§ **TASK**:
Your answer should be a single number: the count of lines in the entries below that contain "Average".
DATA UNDER STUDY Start Marker
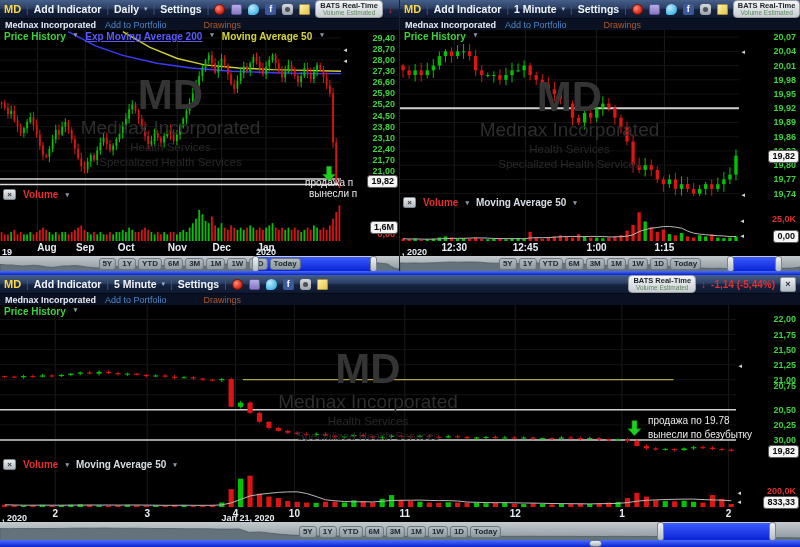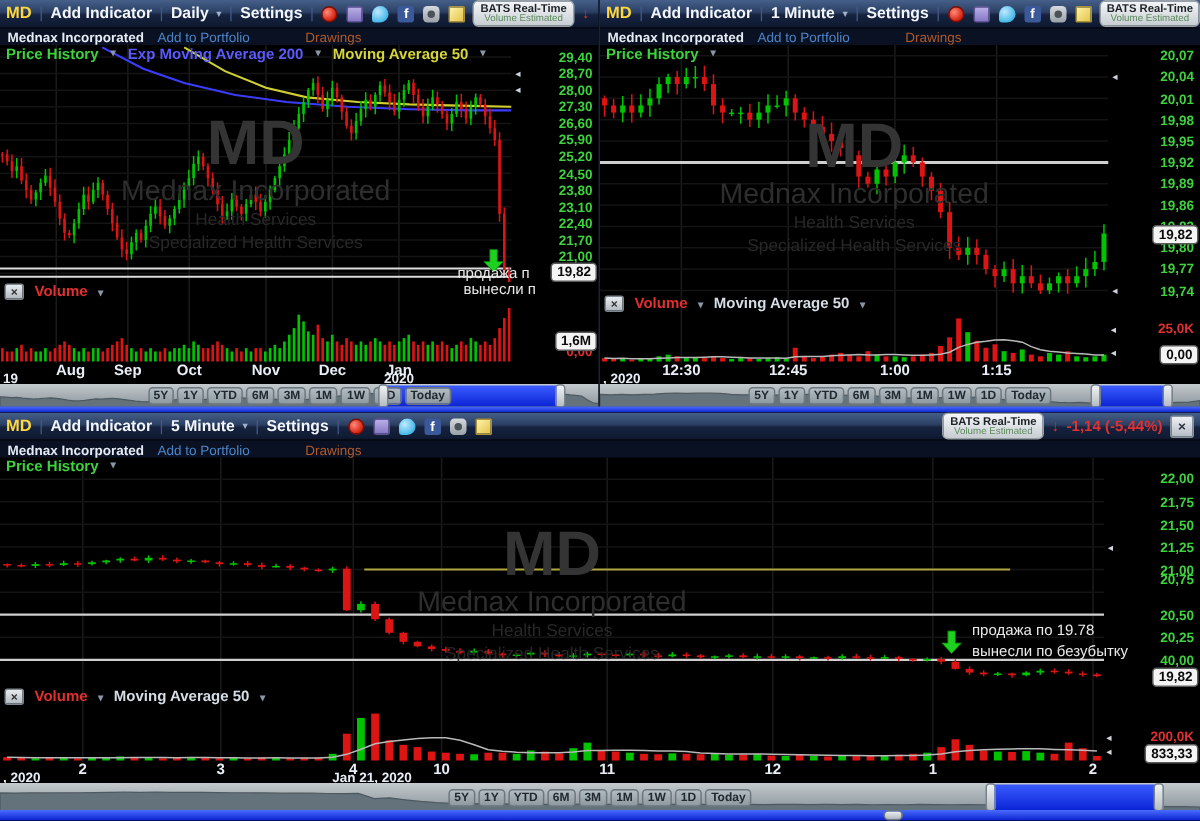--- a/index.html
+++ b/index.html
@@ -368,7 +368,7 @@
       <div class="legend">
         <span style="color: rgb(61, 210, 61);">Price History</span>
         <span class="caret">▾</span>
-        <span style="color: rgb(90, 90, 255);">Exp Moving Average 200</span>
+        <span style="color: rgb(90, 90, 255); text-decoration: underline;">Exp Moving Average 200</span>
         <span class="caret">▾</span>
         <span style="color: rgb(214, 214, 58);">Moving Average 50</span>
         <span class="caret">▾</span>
DATA UNDER STUDY End Marker
DATA UNDER STUDY Start Marker
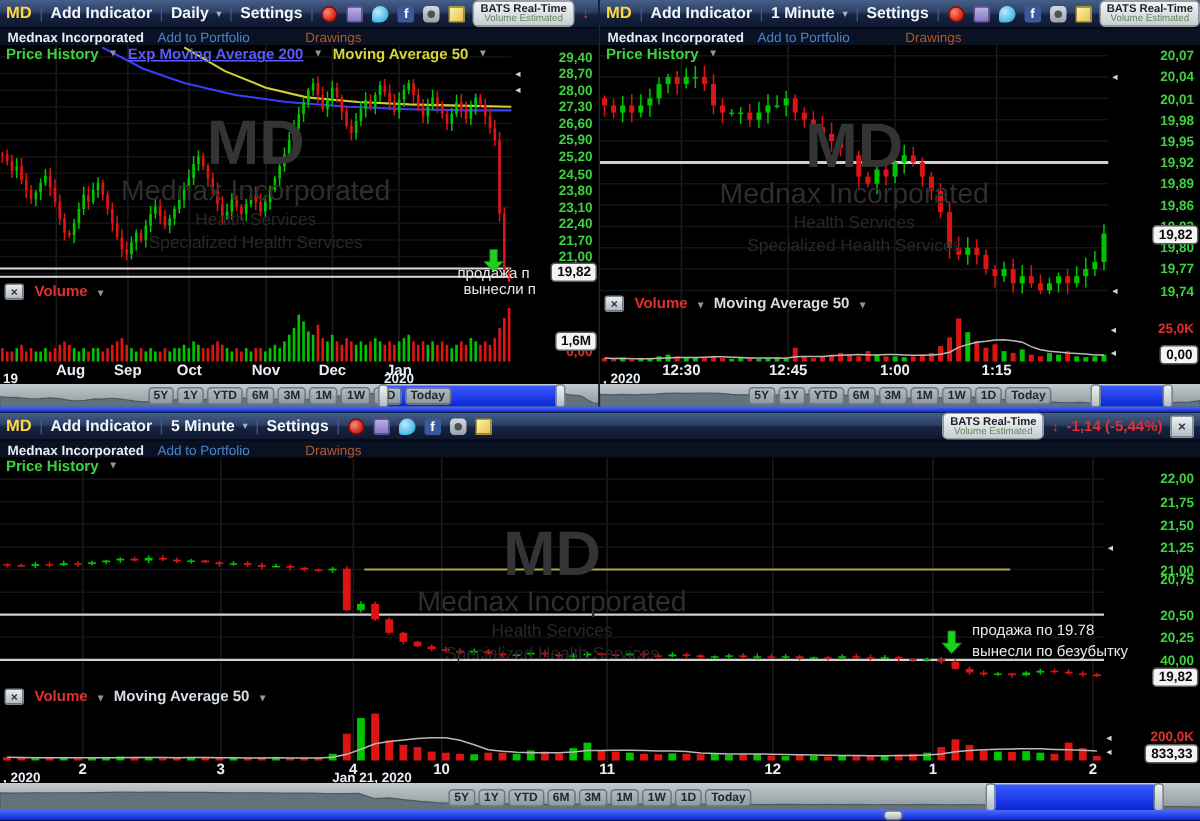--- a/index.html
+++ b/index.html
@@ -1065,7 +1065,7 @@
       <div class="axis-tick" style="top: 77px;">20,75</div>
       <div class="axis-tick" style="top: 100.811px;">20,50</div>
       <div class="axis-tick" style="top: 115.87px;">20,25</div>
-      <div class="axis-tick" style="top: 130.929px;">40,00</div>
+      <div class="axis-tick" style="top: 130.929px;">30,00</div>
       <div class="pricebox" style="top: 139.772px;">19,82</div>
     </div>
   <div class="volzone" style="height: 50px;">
DATA UNDER STUDY End Marker
§ **FINAL ANSWER**:
3